The joke is that thrash never changes. It is what it is, and its steadfast adherence to the tenants of its genre are what make thrash, well…thrash. And over the course of the six albums released during their re-emergence, Death Angel continue to hold fast that line of blistering precision and aggression, with new album Humanicide fitting comfortably in with their previous output. Maybe consistent is a a more apt descriptor, as there’s little to differentiate any of the songs from previous albums, but when the quality is this high that’s hardly a complaint.
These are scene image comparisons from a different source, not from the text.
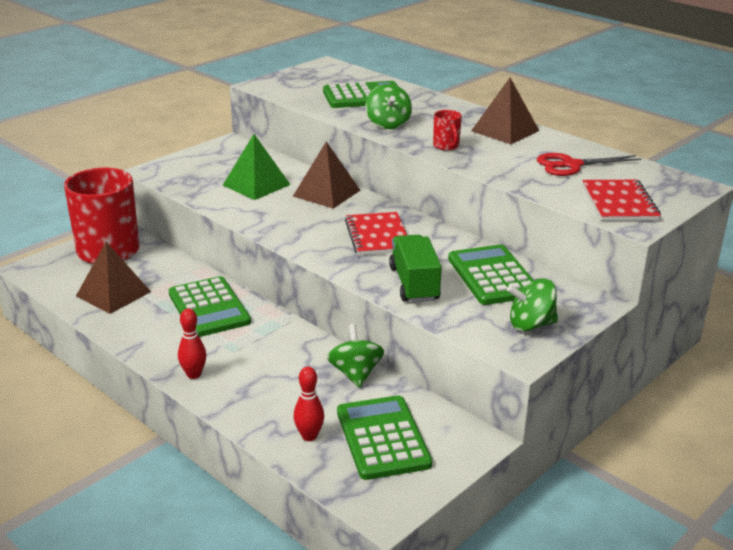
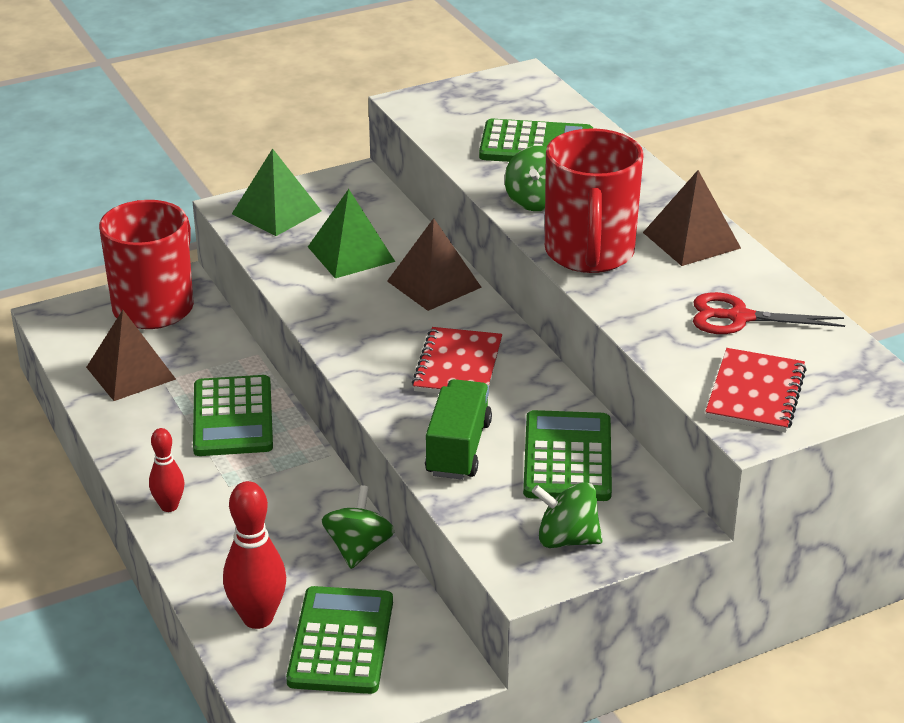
camera: 20 degrees right, 5 degrees up
(187, 169) = (276, 212): none -> green pyramid
(309, 436) = (258, 618): red bowling pin -> red bowling pin, size x1.65
(446, 146) = (589, 254): red mug -> red mug, size x2.45

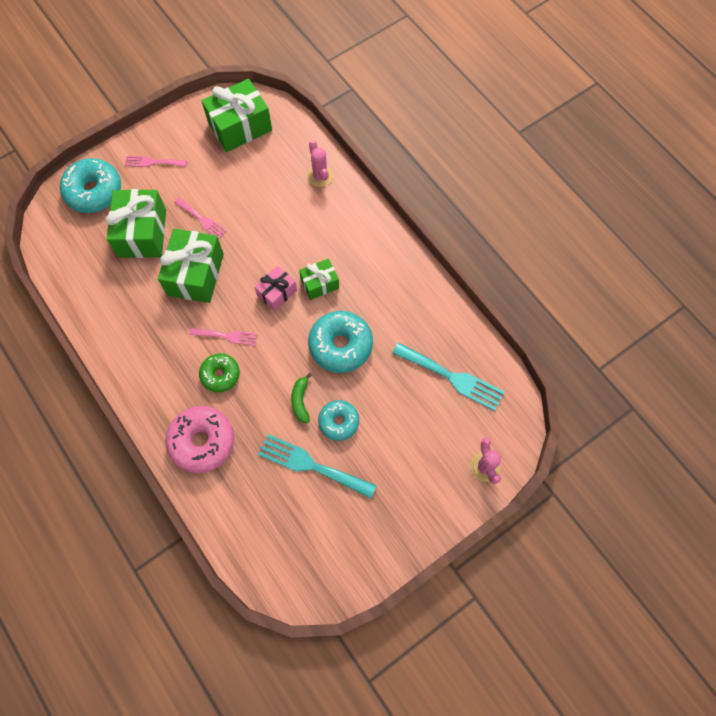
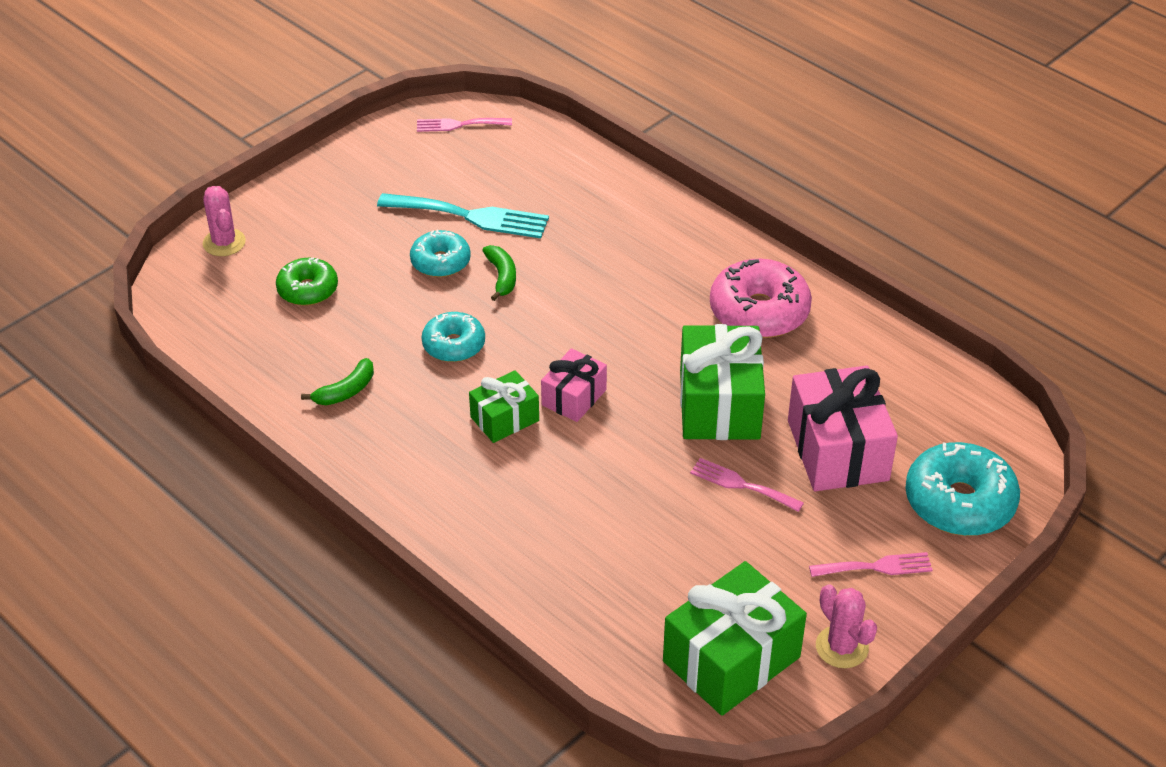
camera: 170 degrees right, 25 degrees down
(142, 233) = (837, 450): green gift -> pink gift
(202, 441) = (631, 220): pink donut -> pink donut (759, 312)
(220, 374) = (631, 290): green donut -> green donut (308, 290)
(227, 336) = (637, 334): pink fork -> pink fork (459, 125)
(320, 176) = (542, 587): pink cactus -> pink cactus (842, 647)
(340, 345) = (454, 345): turquoise donut -> turquoise donut, size x0.62
(409, 319) = (346, 391): none -> green banana
(452, 377) = (272, 329): turquoise fork -> none

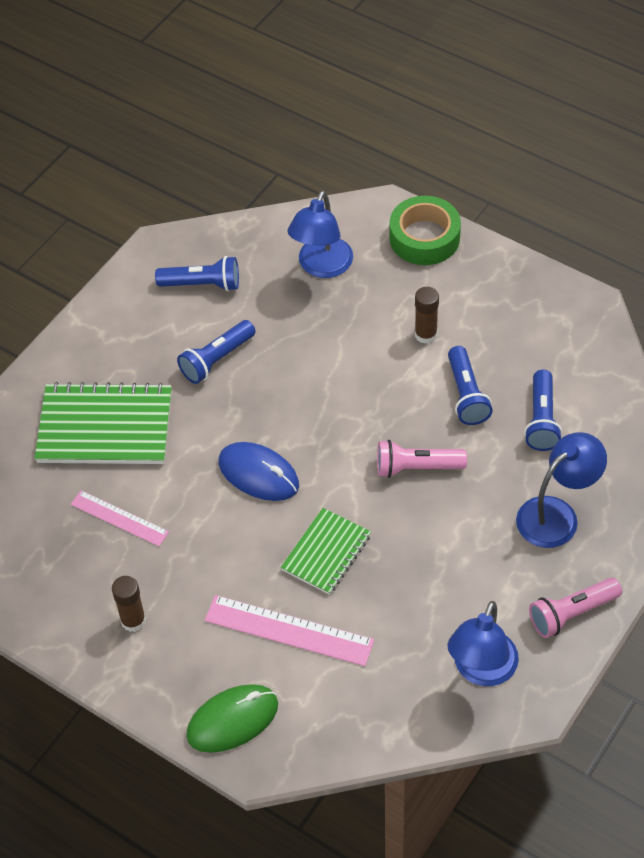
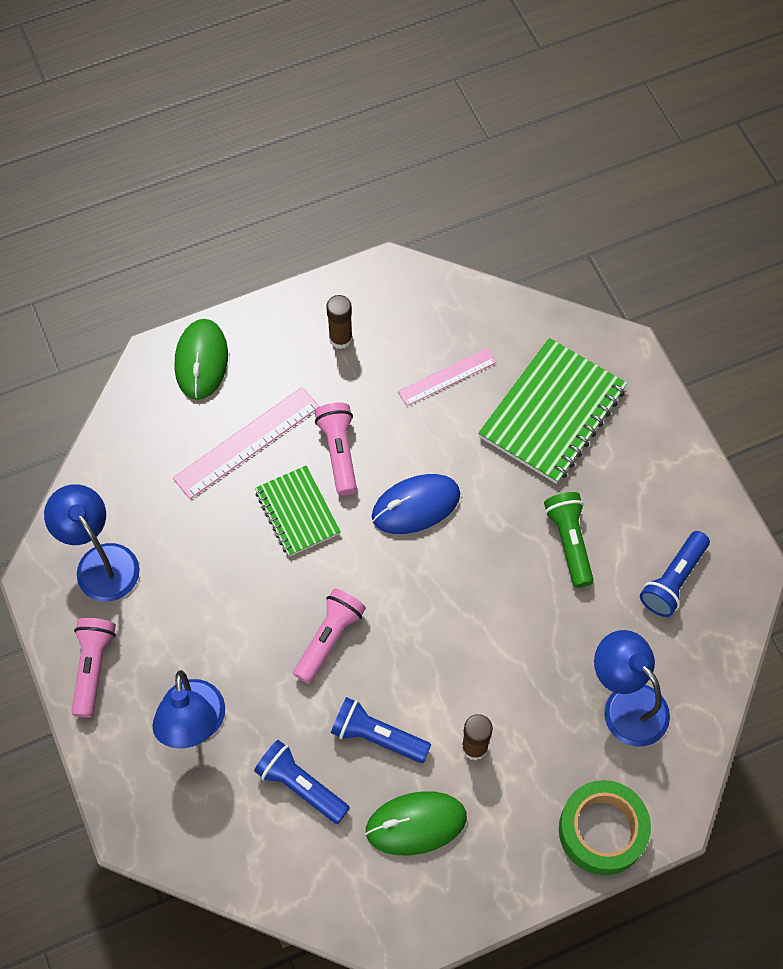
camera: 120 degrees right, 10 degrees up
(216, 360) = (569, 542): blue flashlight -> green flashlight
(248, 555) = (339, 452): none -> pink flashlight
(509, 338) = (416, 824): none -> green mouse

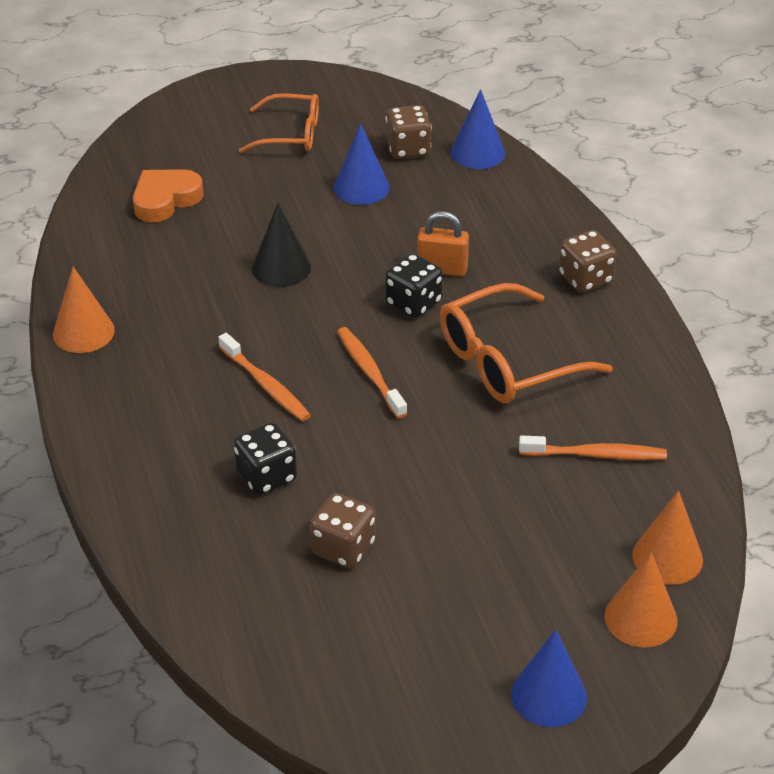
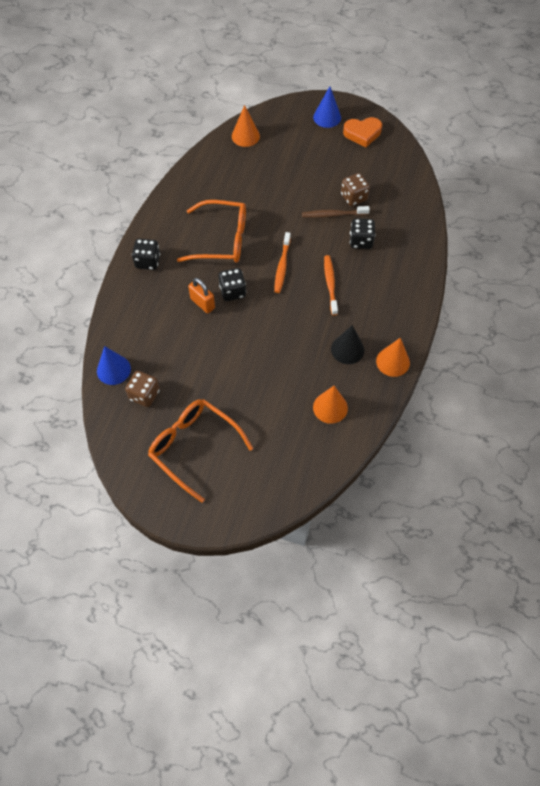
camera: 145 degrees left, 20 degrees up
(165, 200) = (297, 434): orange heart -> orange heart (362, 133)
(281, 268) = (274, 348): black cone -> black cone (347, 349)
(291, 134) = (194, 447): orange glasses -> orange glasses, size x1.51
(355, 496) = (333, 215): none -> brown toothbrush
(361, 187) = (192, 380): blue cone -> none
(585, 279) = (147, 261): brown dice -> black dice
(596, 455) = (230, 183): orange toothbrush -> none
(640, 618) = (275, 123): orange cone -> orange cone (330, 407)

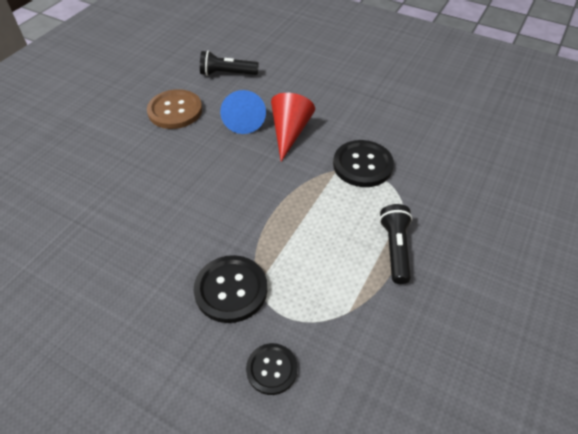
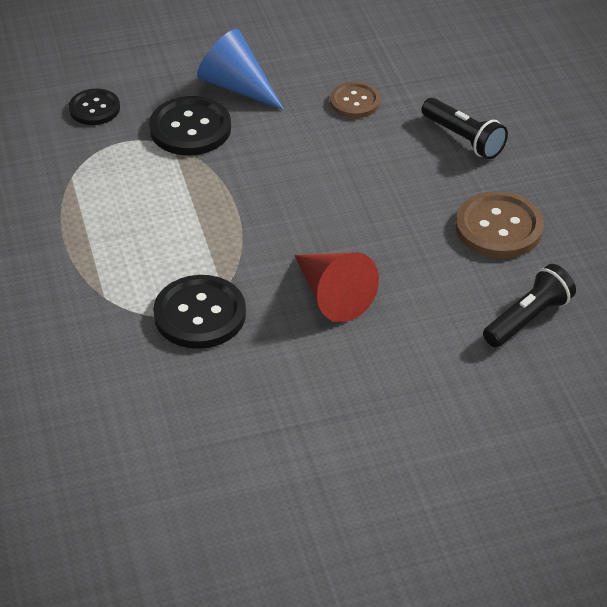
camera: 135 degrees right, 5 degrees down
(117, 228) = (355, 102): none -> brown button
(243, 118) = (410, 274): blue cone -> blue cone (237, 86)
(395, 249) = (76, 251): black flashlight -> black flashlight (463, 139)

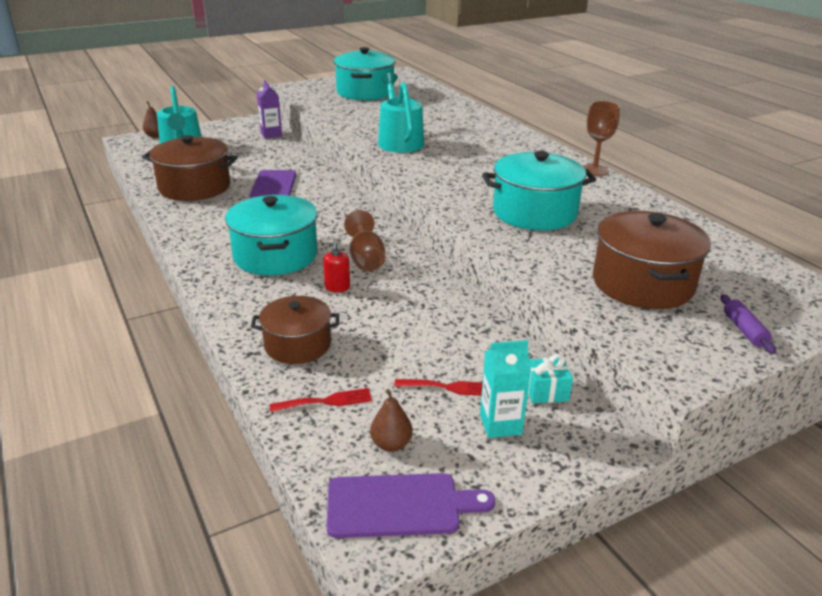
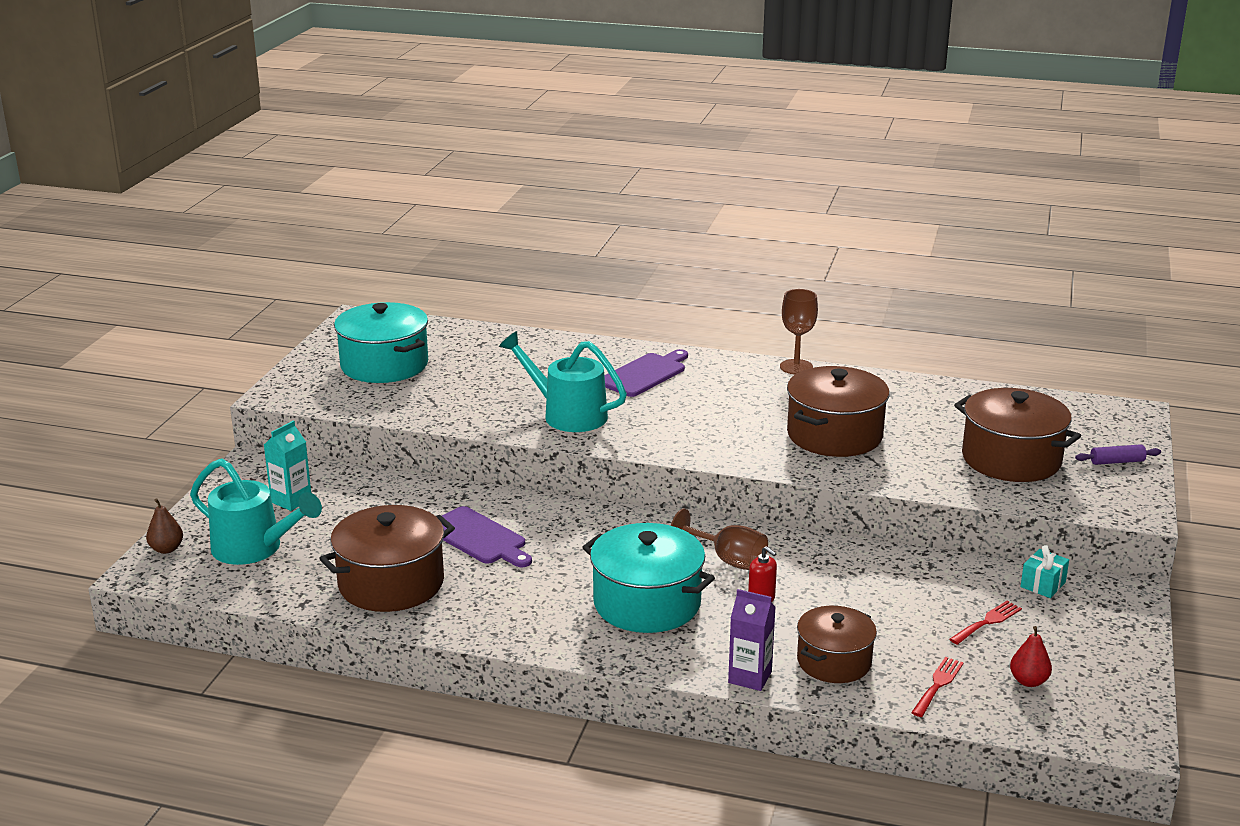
camera: 45 degrees left, 5 degrees down
(271, 134) = (318, 475): purple carton -> purple carton (750, 677)
(391, 444) = (1028, 681): brown pear -> red pear
(399, 505) = (1101, 710): purple cutting board -> purple cutting board (645, 374)
(500, 424) = (1059, 624): turquoise carton -> turquoise carton (291, 500)
(534, 212) = (834, 435): turquoise pot -> brown pot
(744, 330) = (1117, 462): purple rolling pin -> purple rolling pin turned 45 degrees counterclockwise

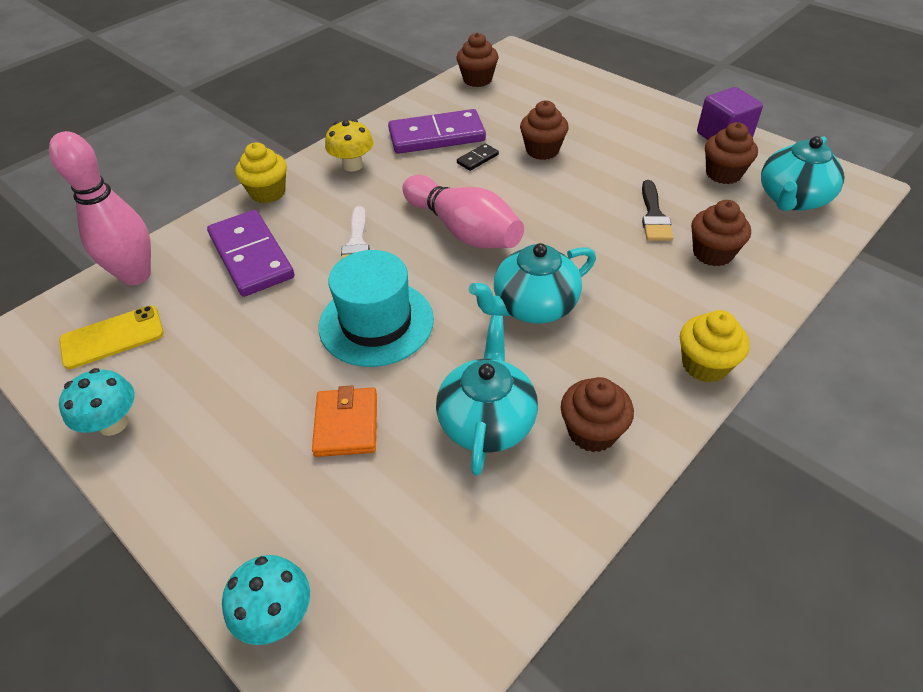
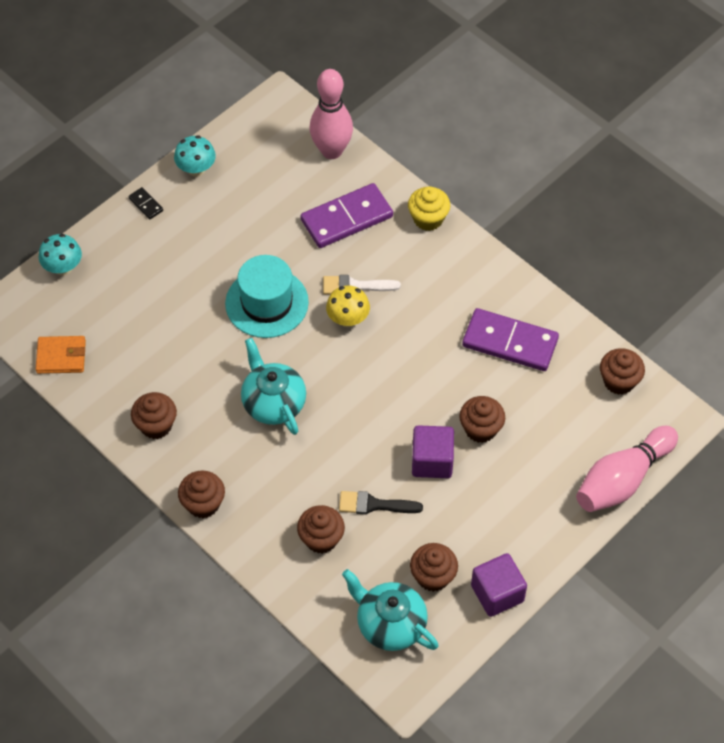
camera: 90 degrees right, 10 degrees up
(112, 337) = (270, 151): yellow phone -> none
(346, 424) = (179, 290): orange wallet -> orange wallet (61, 356)
(353, 165) = (465, 277): yellow mushroom -> yellow mushroom (348, 319)
(437, 136) = (510, 342): purple domino -> purple domino turned 60 degrees counterclockwise
(463, 230) = (366, 360): pink bowling pin -> pink bowling pin (622, 479)
(477, 159) = (469, 375): black domino -> black domino (146, 204)
(487, 420) = (172, 367): turquoise teapot -> none
(588, 179) = (432, 461): none -> purple cube
(705, 365) = (203, 504): yellow cupcake -> brown cupcake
It’s hard to capture just what it was like when The Ultra-Violence came out in 1987. As every other thrash band was trying to emulate the Big 4, Death Angel blasted out with an almost punk vibe to their brand of progressive thrash riffing. Rob Cavestany’s ridiculous lead playing was immediately apparent, but the wide vocal range we’ve now come to expect from Mark Osegueda was more of a nasty, open sore of a scream, hitting on these brutal sing song cadences that spoke to hardcore and sneering punk as much as it did the more dramatic moments of Joey Belladonna. It was a vibrant clash against the multi-art mosh epics of tracks like “Thrashers” and the 10+ minute title track. As the songwriting congealed and expanded through 1988’s Frolic Through the Park and particularly 1990’s Act III the sound of what would come to define Death Angel coalesced. When fourth album The Art of Dying emerged 14 years later, “Thrown to the Wolves” made the immediate point that nothing had changed except the band were sharper in their attack.
Humanicide continues that trend. The songs are tighter, the production is honed to a cold, dispassionate edge, and the anger is readily apparent across the entire album, with songs like “Divine Defector” and “The Pack” putting some serious rage into the mix. “I Came for Blood” has old-school written all over it, and shows the kind of variety Cavestany still brings to the table as a songwriter. When he has the band (at this point a solid unit for a decade) firing on all cylinders on monsters like “Agressor” and “Ghost of Me” it’s hard not to just immediately fall into rabid worship.
There are a few small moments where that momentum flags a bit. “Immortal Behated” is a great song title, but feels a little too beholden to mid-paced single crafting despite that great guitar riff in the chorus. Likewise “Revelation Song” which serves to provide a bit of respite but doesn’t give quite the same punch as the tracks that surround it. Positioned as a bonus track, “The Day I Walked Away” is very different, hearkening back to the band’s experimentation in their early days. Spoken lyrics and spacious guitar work that pans wide help set this apart from the album proper. Whether it completely works is another matter, it’ll be really interesting to see if Cavestany can incorporate some of the ideas into future albums rather than relegate it to bonus track status.
Does thrash need to change? Death Angel makes a strong case for leaving well enough alone, and Humanicide is ample evidence that if something ain’t broke, no need to fix it.